▶ _TAREFAS E EXERCÍCIOS_:
a. Reescreva de forma mais breve o parágrafo do segmento do texto que começa por «Nesta senda» e conserve os factos principais.
b. De acordo com o segmento do texto, a quanto do valor da alçada dos Tribunais de primeira instância equivalem MOP$35.917,00?

▶ _SEGMENTO DO TEXTO_:
# # #

Nesta senda, tendo os ora Reclamantes atribuído aos Embargos de Executado e Oposição à Penhora um valor de MOP$95.075,17 e tendo o douto Tribunal a quo rejeitado os mesmos com o fundamento que o "valor de interesse deste processo de execução não irá ultrapassar MOP$35.917,00";
20°.
ter-se-á de concordar que a rejeição dos Embargos de Executado e Oposição à Penhora representa, em última ratio, que os então Embargantes foram impedidos de ver um seu interesse, legítimo e digno de tutela jurídica, apreciado pelo Douto Tribunal;
21°.
o que, de certa forma, poderá ser equiparado e, de certa forma, análogo a terem sido vencidos em MOP$35.917,00 - i.e., uma espécie de sucumbência-;
22°.
e dúvidas não podem restar que, MOP$35.917,00 equivalem a mais de metade do valor da alçada dos Tribunais de primeira instância;
23°.
logo, sendo recorrível a decisão de rejeição dos Embargos de Executado e Oposição à Penhora.
24°.
Mas, mesmo se dúvidas houvesse quanto ao valor dessa, diga-se, atípica sucumbência, determina ainda o referido preceito legal que, neste caso, se atende ao valor da causa;
25°.

# # #

▶ _DADOS FORNECIDOS_:
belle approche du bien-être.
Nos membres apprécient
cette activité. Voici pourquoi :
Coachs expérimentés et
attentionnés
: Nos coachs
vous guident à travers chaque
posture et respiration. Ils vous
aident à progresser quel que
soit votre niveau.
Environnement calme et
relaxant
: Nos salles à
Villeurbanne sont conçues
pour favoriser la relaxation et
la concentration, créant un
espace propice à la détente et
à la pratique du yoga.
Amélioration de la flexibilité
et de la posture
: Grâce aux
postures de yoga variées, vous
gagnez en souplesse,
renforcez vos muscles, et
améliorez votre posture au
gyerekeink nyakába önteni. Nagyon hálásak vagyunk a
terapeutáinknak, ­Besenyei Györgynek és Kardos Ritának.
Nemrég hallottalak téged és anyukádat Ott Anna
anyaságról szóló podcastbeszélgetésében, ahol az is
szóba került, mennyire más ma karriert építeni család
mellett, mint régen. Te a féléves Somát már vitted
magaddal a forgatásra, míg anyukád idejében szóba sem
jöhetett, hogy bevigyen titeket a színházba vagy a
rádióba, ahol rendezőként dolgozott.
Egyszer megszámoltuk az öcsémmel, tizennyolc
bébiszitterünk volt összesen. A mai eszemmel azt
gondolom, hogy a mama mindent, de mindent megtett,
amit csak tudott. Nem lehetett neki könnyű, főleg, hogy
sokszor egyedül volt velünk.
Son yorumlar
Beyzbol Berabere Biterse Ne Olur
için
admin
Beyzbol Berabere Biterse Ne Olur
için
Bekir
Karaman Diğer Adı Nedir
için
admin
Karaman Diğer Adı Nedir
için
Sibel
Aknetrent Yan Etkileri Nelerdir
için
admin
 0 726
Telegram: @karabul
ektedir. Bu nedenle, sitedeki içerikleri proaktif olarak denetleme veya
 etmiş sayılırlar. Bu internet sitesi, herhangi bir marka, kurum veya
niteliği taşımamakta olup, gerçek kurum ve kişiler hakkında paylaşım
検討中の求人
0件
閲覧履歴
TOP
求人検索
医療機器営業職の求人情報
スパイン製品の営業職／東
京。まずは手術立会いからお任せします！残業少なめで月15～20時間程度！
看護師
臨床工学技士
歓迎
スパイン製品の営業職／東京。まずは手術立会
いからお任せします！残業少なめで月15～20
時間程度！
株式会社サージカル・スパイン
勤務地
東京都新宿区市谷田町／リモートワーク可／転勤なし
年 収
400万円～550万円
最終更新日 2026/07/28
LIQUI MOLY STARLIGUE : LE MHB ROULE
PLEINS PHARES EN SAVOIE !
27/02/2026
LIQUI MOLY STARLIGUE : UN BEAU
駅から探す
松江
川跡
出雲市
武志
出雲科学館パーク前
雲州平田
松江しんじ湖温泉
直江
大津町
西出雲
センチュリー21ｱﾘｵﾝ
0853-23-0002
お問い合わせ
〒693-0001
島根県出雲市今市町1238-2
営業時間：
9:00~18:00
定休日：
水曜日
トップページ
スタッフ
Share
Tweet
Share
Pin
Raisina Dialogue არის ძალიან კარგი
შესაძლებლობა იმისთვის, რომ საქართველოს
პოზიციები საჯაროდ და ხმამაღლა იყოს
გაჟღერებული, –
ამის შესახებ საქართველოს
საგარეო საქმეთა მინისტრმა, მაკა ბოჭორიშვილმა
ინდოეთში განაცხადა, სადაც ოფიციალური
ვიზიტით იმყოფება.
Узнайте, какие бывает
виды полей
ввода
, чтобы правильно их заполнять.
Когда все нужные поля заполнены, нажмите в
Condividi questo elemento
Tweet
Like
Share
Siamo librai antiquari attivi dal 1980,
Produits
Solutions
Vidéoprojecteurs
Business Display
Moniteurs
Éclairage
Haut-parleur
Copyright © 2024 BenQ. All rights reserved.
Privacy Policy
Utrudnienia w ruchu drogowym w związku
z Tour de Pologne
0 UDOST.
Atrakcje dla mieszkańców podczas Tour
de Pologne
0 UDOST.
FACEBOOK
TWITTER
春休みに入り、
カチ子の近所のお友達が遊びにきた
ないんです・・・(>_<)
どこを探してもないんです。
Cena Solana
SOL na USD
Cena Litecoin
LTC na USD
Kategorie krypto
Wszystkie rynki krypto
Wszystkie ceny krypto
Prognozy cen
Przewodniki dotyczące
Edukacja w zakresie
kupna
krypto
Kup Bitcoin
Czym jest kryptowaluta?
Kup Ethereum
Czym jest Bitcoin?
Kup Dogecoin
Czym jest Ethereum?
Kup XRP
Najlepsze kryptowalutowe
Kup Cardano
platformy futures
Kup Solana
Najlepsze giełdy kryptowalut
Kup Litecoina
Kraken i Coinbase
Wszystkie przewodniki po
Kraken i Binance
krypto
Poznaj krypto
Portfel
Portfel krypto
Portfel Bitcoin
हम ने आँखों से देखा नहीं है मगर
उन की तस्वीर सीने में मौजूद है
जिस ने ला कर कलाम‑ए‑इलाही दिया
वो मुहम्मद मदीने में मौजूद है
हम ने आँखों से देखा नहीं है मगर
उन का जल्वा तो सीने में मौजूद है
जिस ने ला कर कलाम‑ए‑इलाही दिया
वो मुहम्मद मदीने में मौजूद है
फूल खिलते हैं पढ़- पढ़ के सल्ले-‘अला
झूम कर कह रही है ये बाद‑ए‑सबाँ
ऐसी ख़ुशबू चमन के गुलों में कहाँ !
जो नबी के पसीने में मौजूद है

# # #

▶ _LISTA DE RESPOSTAS_:
a. Os Reclamantes atribuíram aos Embargos de Executado e Oposição à Penhora o valor de MOP$95.075,17. O Tribunal a quo rejeitou-os porque o valor de interesse do processo de execução não ultrapassaria MOP$35.917,00.

b. Equivalem a mais de metade do valor da alçada dos Tribunais de primeira instância.